## Quoted passage
************

Wilen's works co-exists and stands on the shoulders of many other fisheries economists -- Anthony Scott, H. Scott Gordon, and Colin W. Clark, to name just a few. But in terms of value-added applied impact on fisheries policies, I think this contribution stands on its own.

My project is to extend this insight to other areas of environmental and natural resource policy. Climate change is one of several areas that must grapple with questions about capital. Many have written about how the energy infrastructure of most of the world's advance economies is "sticky" because of the expensive, long-lived nature of electricity generation plants. Insofar as that is unchangeable, we have indeed locked in high emissions for decades, and we owe that to the physical capital that has been constructed, the human capital that is narrow and specific to certain electricity generation technologies, and the social capital that seems to be predicated on certain industries, practices, and methods of electricity generation (like coal mining). Capital is sticky, and that is what makes change hard.


  1. Interesting thesis, Shi-Ling, although it's hard to imagine that capital itself is sticky. Would it be more accurate to say that, once invested, capital becomes sticky?

    I would also suppose the asset-specific nature of some investments - certain kinds of boats, nets, etc., for certain kinds of fish - is a significant factor.


  2. Right, exactly. Jim Wilen's work examines how fishing boats can be re-rigged to fish for other species. If it can, then the capital is less sticky than if it can only be used to catch one species. By capital, I mean the boat itself, not the money to buy it. Thank you for seeking clarification.

************

## Written request
Answer these questions from the passage on sticky capital, one per line:
1. Which three fisheries economists does it name alongside Wilen?
2. What is said to make the energy infrastructure of most advanced economies "sticky"?
3. In the reply about re-rigging fishing boats, what does the writer mean by capital?

## Dataset entries
************

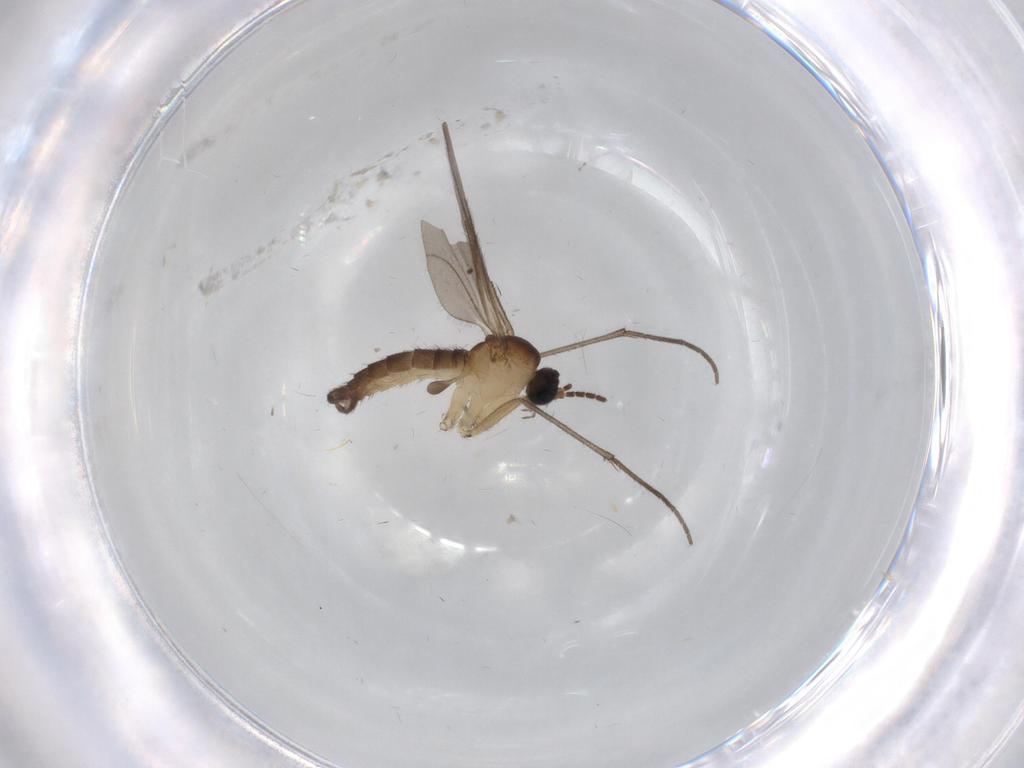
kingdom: Animalia
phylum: Arthropoda
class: Insecta
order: Diptera
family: Sciaridae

************

## Answer to the exercise
1. Anthony Scott, H. Scott Gordon, and Colin W. Clark.
2. The expensive, long-lived nature of electricity generation plants.
3. The boat itself, not the money to buy it.